Thursday, January 8, 2009

Bankruptcy Mortgage Adjustments

Very interesting development late in the day that I would have thought would have been bearish but stocks sort of moved up on it. There seemed to be some momentum gained in the effort to allow bankruptcy judges to alter mortgages in a effort to prevent more housing foreclosures. What does this mean? This article summarizes it.

http://www.cnbc.com/id/28562958

Under the change, bankruptcy courts could alter the terms of mortgages, subject to certain conditions:

1) Only mortgages entered into prior to the date of enactment of the bill would be eligible for the treatment. All loans, and not just subprime, are eligible.

2) Borrowers have to show they made a “good faith” attempt to work with the lender before considering this bankruptcy provision. Bankruptcy cannot be the first option, and borrowers have to prove it wasn’t.

3) Bankruptcy judges can strip away a lender’s credit or rights if they violated the Truth in Lending Act or other state and federal laws.

Basically under 2005 bankruptcy reform law homeowners could only enter chapter 13 as opposed to chapter 7. This means they could only enter into repayment plans and the value of the mortgage would not come down to the new home price (assuming the home price had dropped below the mortgage) There is no ability to "cram down" the mortgage to the collateral value like there is in all other bankruptcy proceedings. The banks have been ardently against this and for good reason because it means that they could be told their mortgage which was an asset for say 300k is now a new mortgage for 200k (the actual value of the house). You must take an immediate 100k loss. It is interesting that this seems to me to be a total reversal of the governments strategy during this crises. Prolong and disguise. Here you will have things coming to the head quicker and be more obvious of the overall losses. Let me say I am completely for this. This is what we need but I do not think this helps the economy in the short run. I also think provision number 1 is ridiculous. If I understand this correctly it is not for new mortgages made after this law would be passed. One of the greatest benefits of this would be for lenders to make sure they are more informed about the loans they make and the appraisals they receive. If they can get the loan "crammed" down this would cause caution before making a bad loan.

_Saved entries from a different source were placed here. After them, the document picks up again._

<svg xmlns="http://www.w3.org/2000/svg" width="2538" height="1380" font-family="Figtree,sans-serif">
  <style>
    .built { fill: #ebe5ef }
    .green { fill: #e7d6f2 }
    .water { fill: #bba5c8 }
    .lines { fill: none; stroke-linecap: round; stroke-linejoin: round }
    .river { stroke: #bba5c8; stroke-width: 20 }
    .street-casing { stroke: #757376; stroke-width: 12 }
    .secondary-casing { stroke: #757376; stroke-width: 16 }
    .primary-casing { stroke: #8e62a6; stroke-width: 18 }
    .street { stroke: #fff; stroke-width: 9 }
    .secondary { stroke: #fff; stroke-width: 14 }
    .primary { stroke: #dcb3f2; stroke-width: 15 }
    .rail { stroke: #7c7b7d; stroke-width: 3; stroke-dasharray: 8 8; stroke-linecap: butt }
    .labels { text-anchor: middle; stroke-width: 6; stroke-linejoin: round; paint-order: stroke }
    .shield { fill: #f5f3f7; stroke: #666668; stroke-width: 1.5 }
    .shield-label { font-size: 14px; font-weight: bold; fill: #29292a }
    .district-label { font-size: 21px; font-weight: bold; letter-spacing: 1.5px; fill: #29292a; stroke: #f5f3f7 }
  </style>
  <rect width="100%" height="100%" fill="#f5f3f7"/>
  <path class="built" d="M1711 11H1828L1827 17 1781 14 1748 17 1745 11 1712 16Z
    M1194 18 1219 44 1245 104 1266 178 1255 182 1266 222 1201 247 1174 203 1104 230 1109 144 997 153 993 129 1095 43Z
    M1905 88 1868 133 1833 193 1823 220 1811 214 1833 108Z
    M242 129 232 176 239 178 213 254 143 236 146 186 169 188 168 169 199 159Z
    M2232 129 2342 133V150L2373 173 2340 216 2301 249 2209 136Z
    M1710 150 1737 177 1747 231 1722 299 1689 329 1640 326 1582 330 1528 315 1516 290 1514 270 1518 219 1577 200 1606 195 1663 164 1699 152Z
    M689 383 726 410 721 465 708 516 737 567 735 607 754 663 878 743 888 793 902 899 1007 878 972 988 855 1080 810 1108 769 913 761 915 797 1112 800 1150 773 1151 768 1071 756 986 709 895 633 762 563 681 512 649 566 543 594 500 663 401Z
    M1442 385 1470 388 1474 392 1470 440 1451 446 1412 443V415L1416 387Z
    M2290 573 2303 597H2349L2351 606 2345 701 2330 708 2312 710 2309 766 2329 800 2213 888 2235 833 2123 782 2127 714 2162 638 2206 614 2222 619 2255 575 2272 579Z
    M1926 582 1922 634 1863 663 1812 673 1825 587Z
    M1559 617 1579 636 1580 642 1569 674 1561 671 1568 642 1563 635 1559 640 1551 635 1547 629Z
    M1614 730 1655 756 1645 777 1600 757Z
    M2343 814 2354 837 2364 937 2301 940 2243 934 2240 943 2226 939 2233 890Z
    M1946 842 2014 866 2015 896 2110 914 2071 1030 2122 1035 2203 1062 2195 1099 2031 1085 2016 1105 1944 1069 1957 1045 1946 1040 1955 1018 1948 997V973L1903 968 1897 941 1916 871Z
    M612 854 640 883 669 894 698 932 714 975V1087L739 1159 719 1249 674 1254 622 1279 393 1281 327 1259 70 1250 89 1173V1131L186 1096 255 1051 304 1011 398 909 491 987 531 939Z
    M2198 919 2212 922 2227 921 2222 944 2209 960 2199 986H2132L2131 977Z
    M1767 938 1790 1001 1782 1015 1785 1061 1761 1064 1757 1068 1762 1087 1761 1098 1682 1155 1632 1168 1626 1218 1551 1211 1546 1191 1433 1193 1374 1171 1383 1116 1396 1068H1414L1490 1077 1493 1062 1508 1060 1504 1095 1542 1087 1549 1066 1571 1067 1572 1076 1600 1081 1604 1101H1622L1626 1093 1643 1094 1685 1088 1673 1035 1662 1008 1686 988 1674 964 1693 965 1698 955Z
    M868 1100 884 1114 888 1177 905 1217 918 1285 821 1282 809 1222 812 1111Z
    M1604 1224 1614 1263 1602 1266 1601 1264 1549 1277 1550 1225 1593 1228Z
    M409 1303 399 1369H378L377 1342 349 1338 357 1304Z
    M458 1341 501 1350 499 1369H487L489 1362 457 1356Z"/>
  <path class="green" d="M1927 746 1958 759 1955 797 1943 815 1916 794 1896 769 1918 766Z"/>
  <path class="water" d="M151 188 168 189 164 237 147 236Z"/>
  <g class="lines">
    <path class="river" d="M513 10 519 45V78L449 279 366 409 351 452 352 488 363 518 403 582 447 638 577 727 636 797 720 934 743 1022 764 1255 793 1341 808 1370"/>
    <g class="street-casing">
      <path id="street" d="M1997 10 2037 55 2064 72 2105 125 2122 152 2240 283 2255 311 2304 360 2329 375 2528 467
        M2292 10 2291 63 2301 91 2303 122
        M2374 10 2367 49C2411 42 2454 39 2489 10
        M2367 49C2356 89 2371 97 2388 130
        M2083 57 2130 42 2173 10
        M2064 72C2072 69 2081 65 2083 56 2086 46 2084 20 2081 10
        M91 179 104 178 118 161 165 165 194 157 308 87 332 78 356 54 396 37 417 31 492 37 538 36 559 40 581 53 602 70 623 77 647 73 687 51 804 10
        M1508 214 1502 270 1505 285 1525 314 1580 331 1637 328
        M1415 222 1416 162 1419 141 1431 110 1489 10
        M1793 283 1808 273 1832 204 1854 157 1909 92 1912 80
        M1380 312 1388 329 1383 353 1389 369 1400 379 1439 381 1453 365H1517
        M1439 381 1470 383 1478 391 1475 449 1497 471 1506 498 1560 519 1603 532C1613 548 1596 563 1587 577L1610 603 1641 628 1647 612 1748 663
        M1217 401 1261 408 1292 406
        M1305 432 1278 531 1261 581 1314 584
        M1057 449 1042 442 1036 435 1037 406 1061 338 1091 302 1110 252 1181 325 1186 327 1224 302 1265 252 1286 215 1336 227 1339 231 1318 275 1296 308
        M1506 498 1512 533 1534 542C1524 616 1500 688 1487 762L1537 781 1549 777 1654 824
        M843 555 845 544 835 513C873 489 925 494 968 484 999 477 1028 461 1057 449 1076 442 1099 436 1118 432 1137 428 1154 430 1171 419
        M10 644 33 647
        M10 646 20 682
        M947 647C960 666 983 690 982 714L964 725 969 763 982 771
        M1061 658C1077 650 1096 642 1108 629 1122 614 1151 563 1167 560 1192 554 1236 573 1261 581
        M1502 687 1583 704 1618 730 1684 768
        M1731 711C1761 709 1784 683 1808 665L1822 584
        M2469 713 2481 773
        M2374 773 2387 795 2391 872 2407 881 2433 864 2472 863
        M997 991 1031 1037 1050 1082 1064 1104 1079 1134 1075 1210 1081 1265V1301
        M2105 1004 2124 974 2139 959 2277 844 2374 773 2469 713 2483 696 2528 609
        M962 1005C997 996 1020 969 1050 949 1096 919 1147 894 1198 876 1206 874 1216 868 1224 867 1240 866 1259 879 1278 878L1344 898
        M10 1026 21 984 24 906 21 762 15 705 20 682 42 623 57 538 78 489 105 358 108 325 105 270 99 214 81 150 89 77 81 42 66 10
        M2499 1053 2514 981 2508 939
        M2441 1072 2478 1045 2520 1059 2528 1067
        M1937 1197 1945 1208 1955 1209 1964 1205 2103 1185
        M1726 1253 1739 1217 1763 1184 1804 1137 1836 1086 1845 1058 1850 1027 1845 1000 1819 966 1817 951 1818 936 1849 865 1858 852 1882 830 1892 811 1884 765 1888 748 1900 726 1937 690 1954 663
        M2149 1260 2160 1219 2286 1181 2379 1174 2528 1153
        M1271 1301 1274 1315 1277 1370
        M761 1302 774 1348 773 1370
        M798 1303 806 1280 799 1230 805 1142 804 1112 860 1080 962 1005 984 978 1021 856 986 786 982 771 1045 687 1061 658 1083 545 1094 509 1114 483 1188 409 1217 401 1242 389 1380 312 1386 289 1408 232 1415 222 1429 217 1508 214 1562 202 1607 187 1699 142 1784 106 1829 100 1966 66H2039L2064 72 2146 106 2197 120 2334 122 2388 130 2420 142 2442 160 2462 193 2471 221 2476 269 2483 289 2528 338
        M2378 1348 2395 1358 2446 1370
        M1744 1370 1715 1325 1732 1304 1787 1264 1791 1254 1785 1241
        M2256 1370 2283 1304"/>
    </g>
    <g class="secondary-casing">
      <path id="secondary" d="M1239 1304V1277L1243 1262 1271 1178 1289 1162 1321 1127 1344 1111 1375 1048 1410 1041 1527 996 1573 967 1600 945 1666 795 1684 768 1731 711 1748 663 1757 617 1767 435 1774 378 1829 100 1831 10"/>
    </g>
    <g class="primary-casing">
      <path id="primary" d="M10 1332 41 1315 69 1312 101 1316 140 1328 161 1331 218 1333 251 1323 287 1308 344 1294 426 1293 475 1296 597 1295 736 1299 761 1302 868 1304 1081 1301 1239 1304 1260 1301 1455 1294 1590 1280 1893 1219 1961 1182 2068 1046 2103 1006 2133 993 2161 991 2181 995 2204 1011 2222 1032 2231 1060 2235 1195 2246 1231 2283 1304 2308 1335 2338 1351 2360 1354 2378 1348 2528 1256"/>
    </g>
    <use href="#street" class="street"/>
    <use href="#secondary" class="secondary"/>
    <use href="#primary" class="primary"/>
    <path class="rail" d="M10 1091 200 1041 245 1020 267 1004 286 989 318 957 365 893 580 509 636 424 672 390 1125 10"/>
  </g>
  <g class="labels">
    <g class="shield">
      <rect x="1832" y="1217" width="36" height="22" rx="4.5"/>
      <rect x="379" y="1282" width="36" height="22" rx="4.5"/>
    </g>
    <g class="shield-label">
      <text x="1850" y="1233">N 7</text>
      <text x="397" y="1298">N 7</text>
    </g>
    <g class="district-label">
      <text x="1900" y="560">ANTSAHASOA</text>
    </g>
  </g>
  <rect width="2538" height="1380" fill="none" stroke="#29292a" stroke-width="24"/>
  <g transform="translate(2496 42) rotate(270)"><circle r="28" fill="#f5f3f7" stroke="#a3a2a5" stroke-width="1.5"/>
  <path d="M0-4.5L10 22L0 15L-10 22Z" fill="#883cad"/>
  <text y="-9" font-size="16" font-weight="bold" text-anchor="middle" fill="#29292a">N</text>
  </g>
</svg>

From a financial market perspective I think this is very bearish for financials. The banking lobby group has been fighting this and had it defeated earlier in the year. Today with Citigroup breaking ranks others will most likely follow. The reason Citigroup would break ranks is beyond me except for the fact that the government is a large shareholder and lender at this point and will probably get bigger so Citigroup may not have had a choice (at least a real choice). The equity markets may have got this wrong but the debt markets didn't. Across the board the tranches of the ABX index took it on the head today.

http://www.markit.com/information/products/category/indices/abx.html

For those more interested on the process and how it works I highly recommend the late Tanta's piece from calculated risk. I pride myself on trying to figure out what is important and what is just noise. I may be wrong and it depends how it plays out and how it gets watered down but this may be very important.